Le 14 avril, Michelle Malkin déclare qu’elle se rendra au Tea Party de Sacramento. Elle met de plus en lien une fabrique de thé qui se dit solidaire du mouvement. Elle met également en lien certains sites qui somment d’arrêter la propagande de gauche. D’autres sites qu’elle mentionne donnent une carte complète des manifestations. Les sites qu’elle met en lien citent également son blog. Il s’agit véritablement, à ce stade, de la mise en place d’un réseau solide de sympathisants du mouvement.

Dans un autre post du 14 avril, Michelle Malkin enjoint les manifestants d’être attentifs à ceux qui essaieront de perturber le mouvement.

Le jour J, la chroniqueuse poste un texte qui retrace la genèse du mouvement. Il s’agit du post auquel réagira le Huffington Post, en remettant en question le caractère spontané du mouvement.

Le même jour ; Michelle Malkin poste un lien sur le Twitter du movement

Après le « Tax Day Tea Party Protests », au cours duquel elle est intervenue, Malkin écrit sur son blog également un texte dans lequel elle critique certains républicains, en plus des posts dans lesquels elle félicite le rassemblement. Selon elle, ses opposants et les opposants du Tea Party omettent ce fait

Avant et pendant les manifestations du 15 avril 2009, Michelle Malkin promeut donc activement le Tea Party, et critique avec véhémence les « libéraux ». Elle essaie en outre de suggérer que les protestations se situent dans une mouvance « ni démocrate, ni républicaine ».

Facebook

Les archives de la page générale Facebook du « Tea Party Patriots » ne remontent pas plus loin que juin 2009.

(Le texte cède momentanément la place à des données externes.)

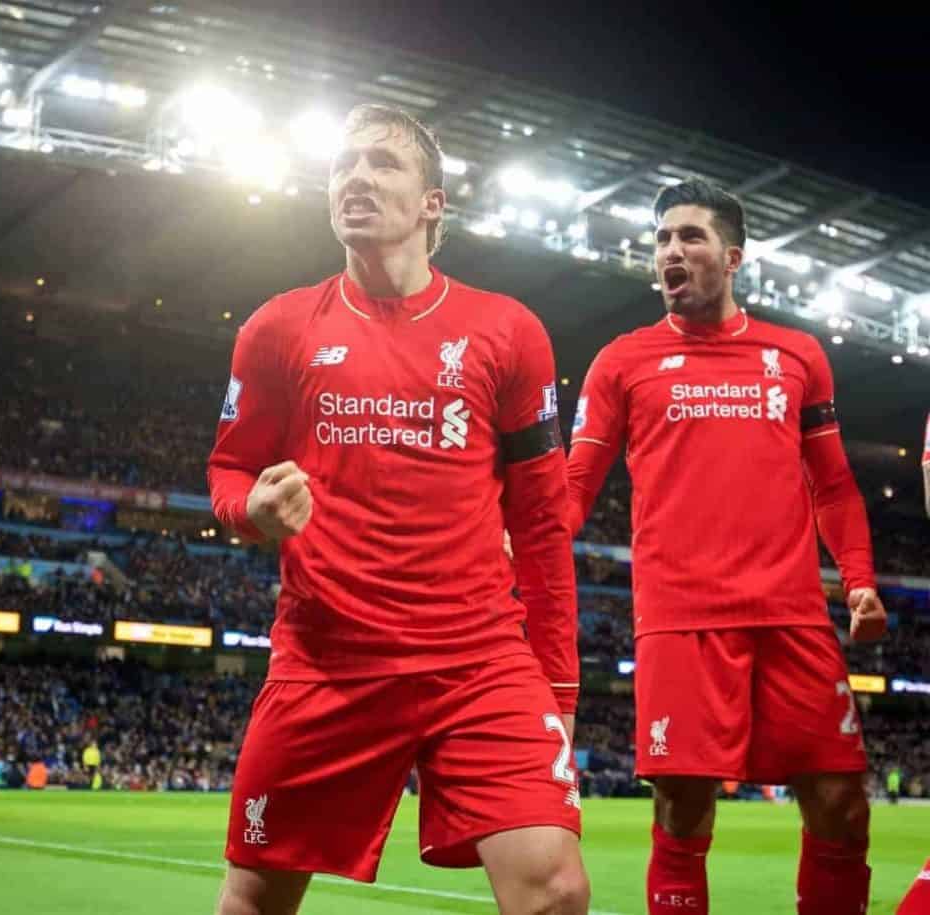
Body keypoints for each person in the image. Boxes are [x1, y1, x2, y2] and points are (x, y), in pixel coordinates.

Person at [207, 104, 587, 915]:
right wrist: (253, 511)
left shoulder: (507, 332)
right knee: (253, 900)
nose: (355, 177)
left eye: (382, 163)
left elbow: (545, 528)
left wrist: (558, 690)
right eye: (343, 163)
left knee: (556, 890)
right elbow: (229, 470)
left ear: (432, 203)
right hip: (326, 658)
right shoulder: (276, 328)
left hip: (478, 658)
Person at [566, 178, 887, 915]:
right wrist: (513, 547)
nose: (671, 251)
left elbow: (833, 486)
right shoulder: (624, 361)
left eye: (690, 236)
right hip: (681, 616)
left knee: (843, 804)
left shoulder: (796, 354)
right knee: (683, 810)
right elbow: (576, 482)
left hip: (793, 615)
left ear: (733, 256)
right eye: (662, 239)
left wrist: (861, 578)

Une page Facebook, Washington DC Tax Day Tea Party, existe en revanche. Elle propose une carte précise des différentes organisations, ainsi que des événements en cours. Elle précise que le mouvement est non partisan, et qu’il émane d’une réaction spontanée contre le sauvetage des banques et l’adoption du « Economic Stimulus Package ».

Récemment, ce groupe met un lien pour prévenir ses membres qu’une page « Crash the Tea Party » a été mise sur pied. Le ton est alarmiste et très défensif. Les « Tea Partiers » se défendent avec véhémence contre les accusations qui les poursuivent, à savoir qu’ils font partie d’un un mouvement extrémiste, violent, et raciste. C’est ce qui ressort également du blog du « Tax Day Tea Party ».